Hmmm ... "bite the fig" ... sounds like a euphemism to me.


----------



## Guest (Aug 11, 2018)

Fig marinated tree rat!


----------



## permitchaser (Aug 26, 2013)

Boatbrains said:


> Fig marinated tree rat!


yummy oh I'm a vegetarian but I do like fig preserves


----------



## bugslinger (Jun 4, 2012)

Haven't wet a line myself since early February, and won't till mid september I bet. 
Taking the time to reload fly boxes for wintertime redfish.


----------



## Guest (Aug 11, 2018)

bugslinger said:


> Haven't wet a line myself since early February, and won't till mid september I bet.
> Taking the time to reload fly boxes for wintertime redfish.
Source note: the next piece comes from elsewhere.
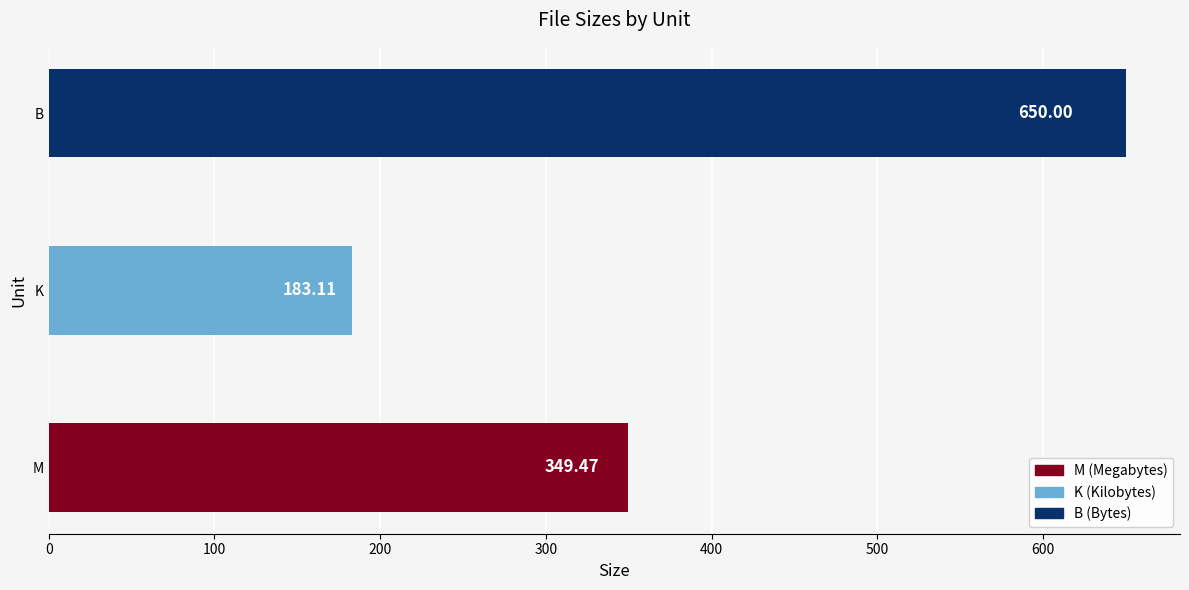

Rank the categories by value from lowest to highest.

K, M, B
Haven’t got out much myself, but plan on “stretching my Johnsen” soon! Have 1 more customer boat in line then it’s my turn! This will be my fishing boat while I work on the plugs for the $$&@&@#%{#} *+ that I would like to release sometime in 2020!


----------



## permitchaser (Aug 26, 2013)

I dont know where this thread is going but.
i have the worst driveway to back a boat in. Its long and curves, then at the end where i park the boat, it turns sharp and if I don't get it going just right I have to start over. By then I'm off the driveway and my rear wheel gets stuck
so I'm going to extend the drive so I dont go off
then I'm going to fish more


----------



## Guest (Aug 12, 2018)

I think it’s goin somewhere, but where I’m not sure... I think we are all trying to say to hell with it all let’s go fishen!


----------



## m32825 (Jun 29, 2018)

ifsteve said:


> TREE RATS SUCK!!!


Squirrel Cop, from This American Life:

https://www.thisamericanlife.org/510/fiasco/act-three-0

"Mark, we can handle this..."


----------



## Backwater (Dec 14, 2014)

bugslinger said:


> Haven't wet a line myself since early February, and won't till mid september I bet.
> Taking the time to reload fly boxes for wintertime redfish.
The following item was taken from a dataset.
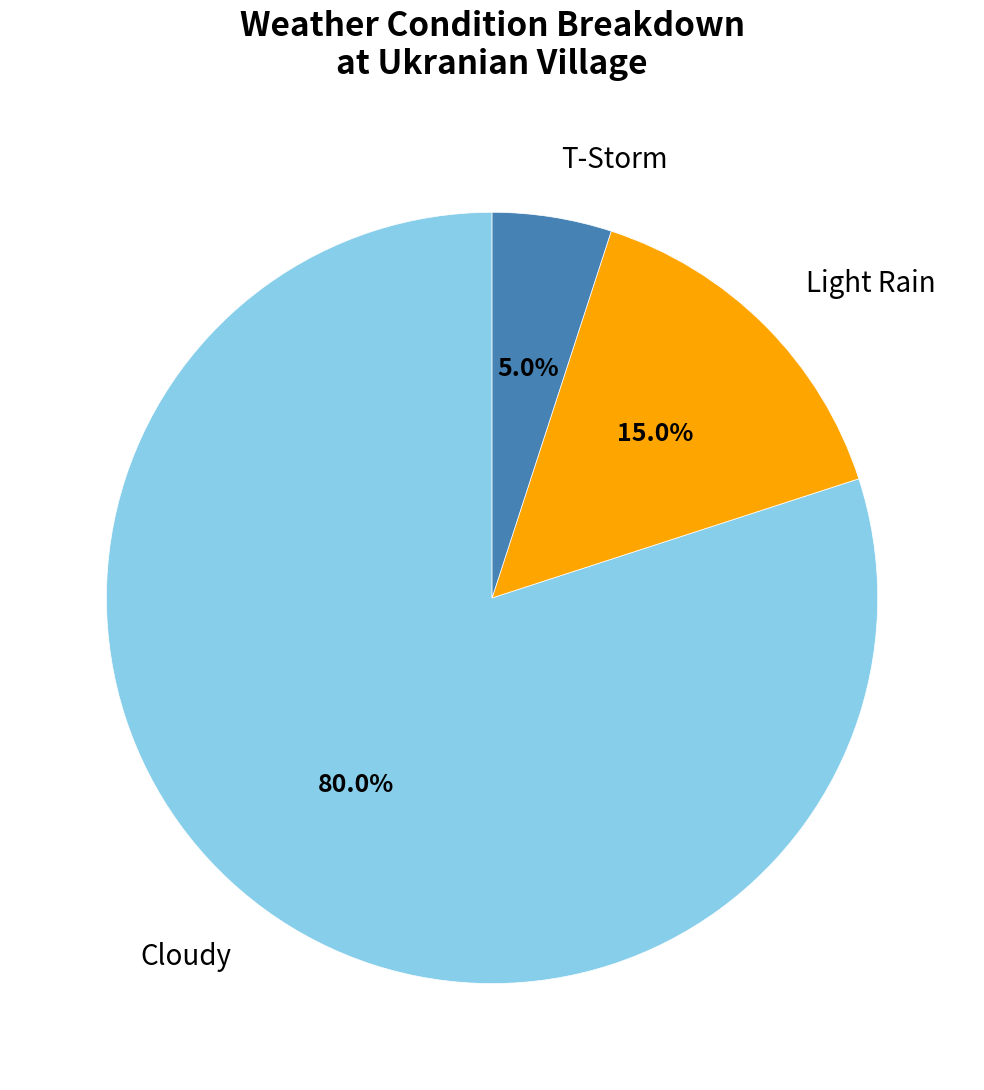

What is the ratio of the value at Cloudy to the value at T-Storm?

16.0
Go take the time even if it's just 30 mins, rescue yourself from what you are stuck doing and go wet a line. Cause in the end, we have less time than we were hoping for. 








Steve, I think we are done here!

I'm going to go find some clean water and see if there are fish in it!


----------



## Backwater (Dec 14, 2014)

Megalops said:


> Hmmm. Podo? As in Kodo and Podo from The Beastmaster?
> 
> https://en.m.wikipedia.org/wiki/The_Beastmaster


Yep!


----------



## Str8-Six (Jul 6, 2015)

I’ve been fishing a lot more than I used too. Feels good especially when time on the water pays off and your catching fish. There is no substitute for time on the water.


----------



## m32825 (Jun 29, 2018)

Yeah, days like these...


----------



## Guest (Aug 12, 2018)

m32825 said:


> Yeah, days like these...
> 
> View attachment 37070


Not nearly enough of those days lately!


----------



## permitchaser (Aug 26, 2013)

permitchaser said:


> yummy oh I'm a vegetarian but I do like fig preserves


saved these from squirrels and deer. My Italian Ever Bering tree. A tribute to my Sicilian Heritage


----------